WASHINGTON (Reuters) - The U.S. government will create a million-barrel gasoline reserve in the Northeast, a reaction to the aftermath of Superstorm Sandy in 2012 when motorists were left without fuel, exposing vulnerabilities in the fuel distribution network.

The Energy Department said on Friday that two sites will each store 500,000 barrels of gasoline by late summer, one near New York Harbor and one in the New England region.
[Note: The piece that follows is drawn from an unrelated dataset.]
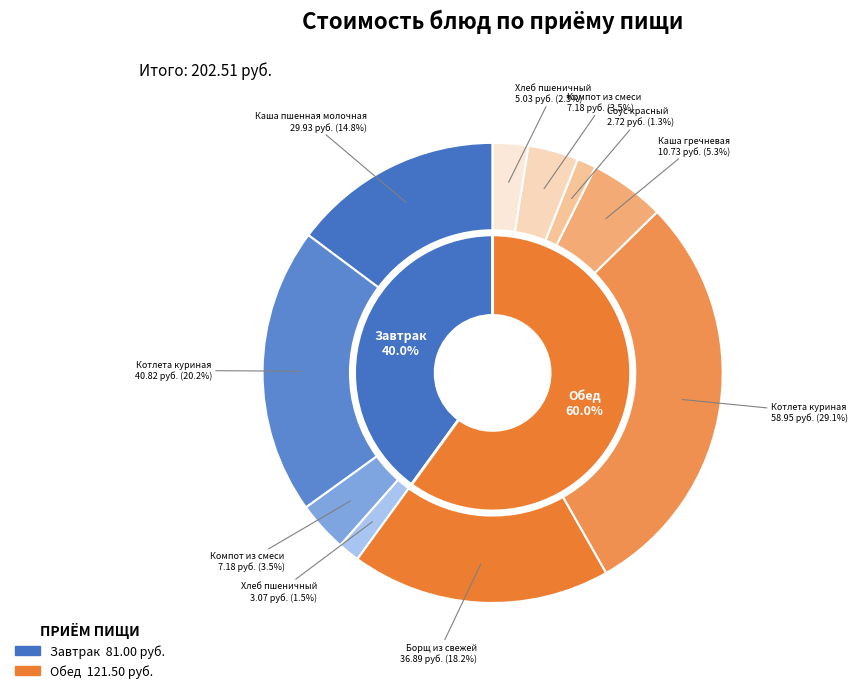

To the nearest percent, what percentage of the pie is Компот из смеси
компотной (Обед)?

4%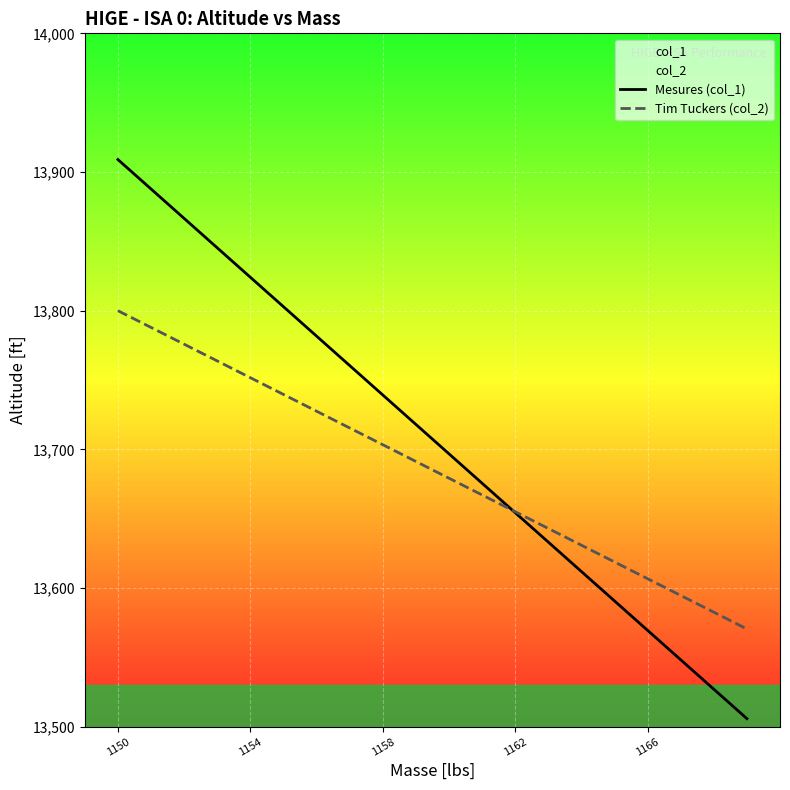

List the series in order of their overall mean, highest first.

Mesures (col_1), Tim Tuckers (col_2)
It said the $200 million emergency reserve would complement an existing heating oil stockpile, which holds a million barrels of diesel fuel.
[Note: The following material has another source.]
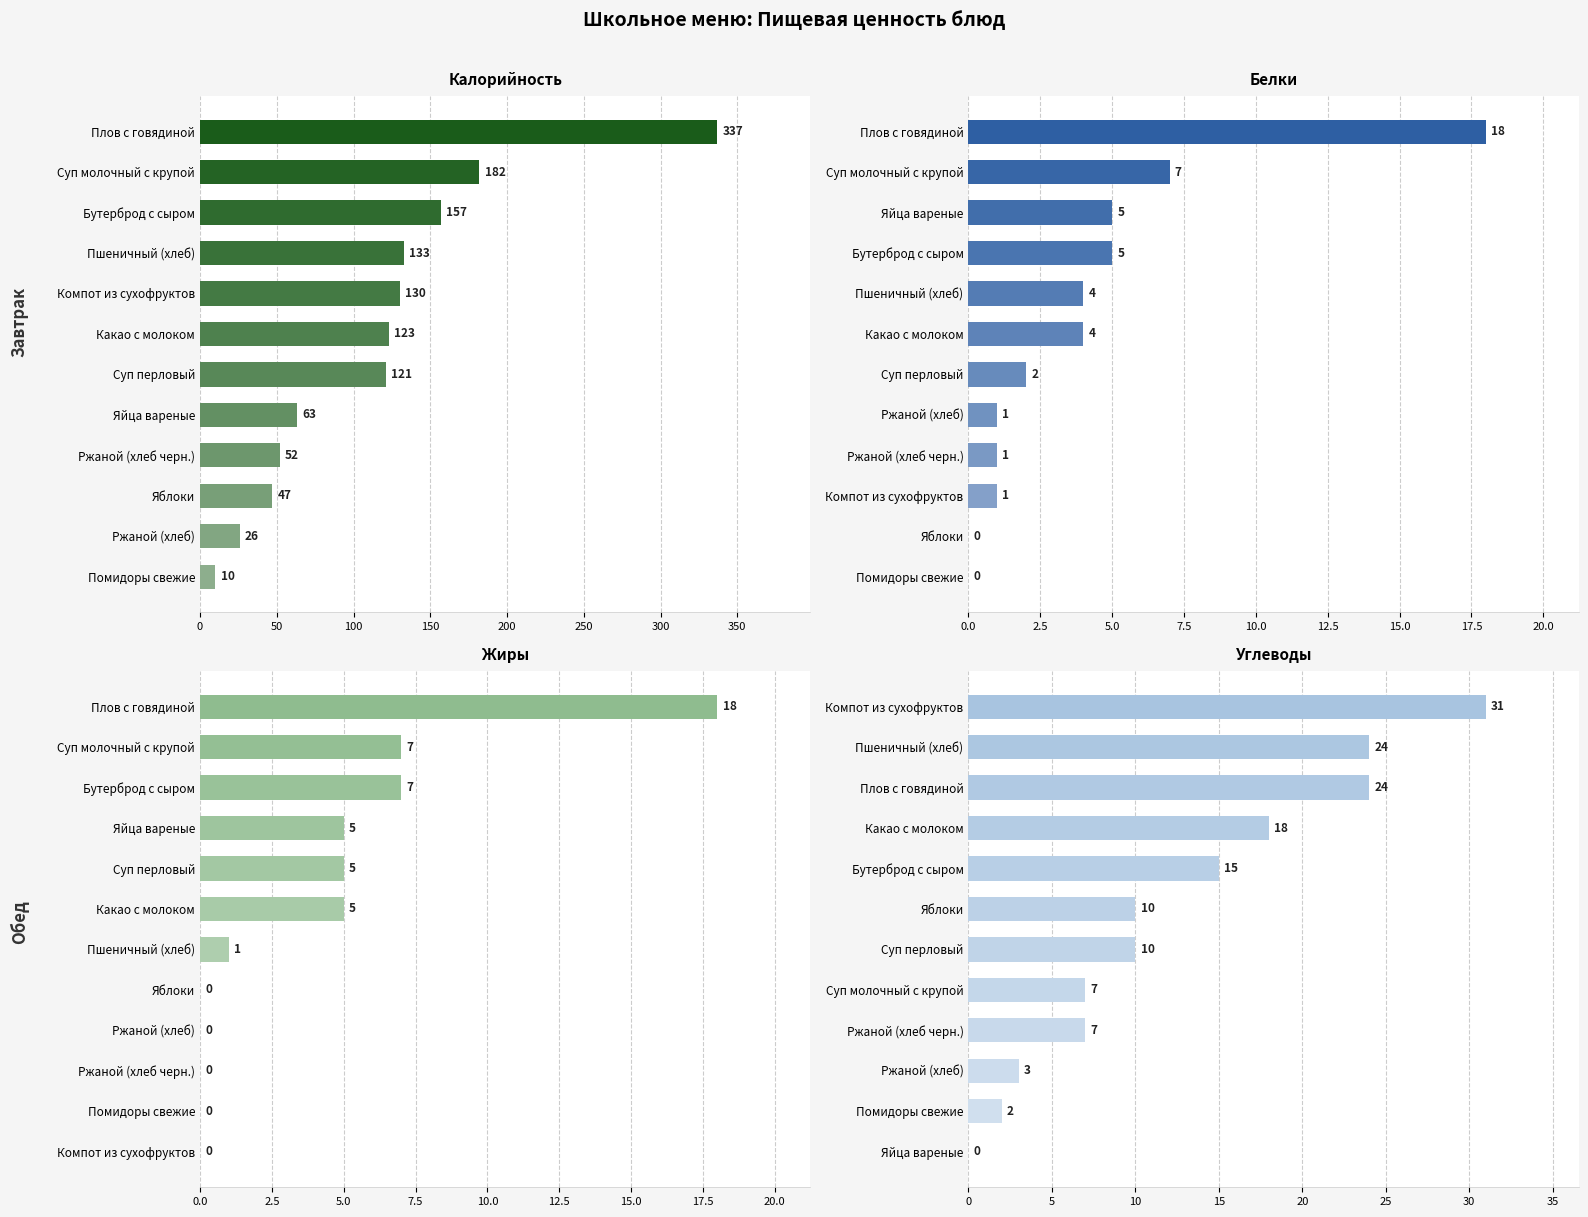

Reading left to right, what are all the values shown in this chart?

Калорийность: 337	182	157	133	130	123	121	63	52	47	26	10
Белки: 18	7	5	5	4	4	2	1	1	1	0	0
Жиры: 18	7	7	5	5	5	1	0	0	0	0	0
Углеводы: 31	24	24	18	15	10	10	7	7	3	2	0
The department will lease space from commercial storage companies for the emergency stockpile, but it will have to buy the gasoline because it does not currently have reserves of the fuel.

"This is part of a broader commitment to a more secure and resilient energy infrastructure," said Energy Secretary Ernest Moniz on a conference call.

With the Northeast consuming more than a million barrels of gasoline a day, the reserve would be aimed at providing some short term relief for consumers and first responders after major disasters.

Refiners complained they were left out of the decision to create the new reserve.

"Since the decision ... was made with no input from the industry, we question whether due consideration was given to how the gasoline reserve will be filled, managed, and dispersed," said American Fuel and Petrochemical Manufacturers President Charles Drevna.

The group urged the department to consult with the industry as it establishes the stockpile to prevent "unintended consequences."

Sandy battered the Northeastern coast at the end of October 2012, destroying homes and buildings, closing refineries and disrupting gasoline supplies.

The storm prompted the administration to tap the heating oil reserve for the first time since it was established in 2000.

But with power lines down and more than 40 terminals in New York Harbor closed due to water damage, getting gasoline to consumers was also an issue.

One issue the reserve will not be able to address is how to overcome the electricity outages such as those caused by Sandy that shuttered gas stations.

"It's a bit like treating the symptom when the primary problem was not a shortage of supply but a lack of (electric) power to move the product," said Michael Hiley, head of energy trading at LPS Partners Inc.

The Energy Information Administration estimated in the days after the storm that as many as 67 percent of the gas stations in the New York metropolitan area were not open, either because they had no power for their pumps or had not been able to take delivery of fuel.

Lawmakers pressed the Obama administration to ensure the fuel crunch would not be repeated.

Senator Charles Schumer, of New York, said scarce gasoline supplies created panic after Sandy hit, as people waited hours in line for fuel at the stations that were operating.

"This was adding salt into the wounds," said Schumer, who pressed for a regional reserve after the storm.

Energy Secretary Moniz and Schumer acknowledged that the reserve was only one part of the solution to preventing fuel disruptions. New York and New Jersey have looked at equipping gas stations with backup generators that would be able to operate after a natural disaster.

The idea of an emergency reserve for gasoline and other products had been floated in the past. After Hurricane Katrina in 2005, the U.S. considered stockpiling oil products, although that plan eventually fell to the wayside.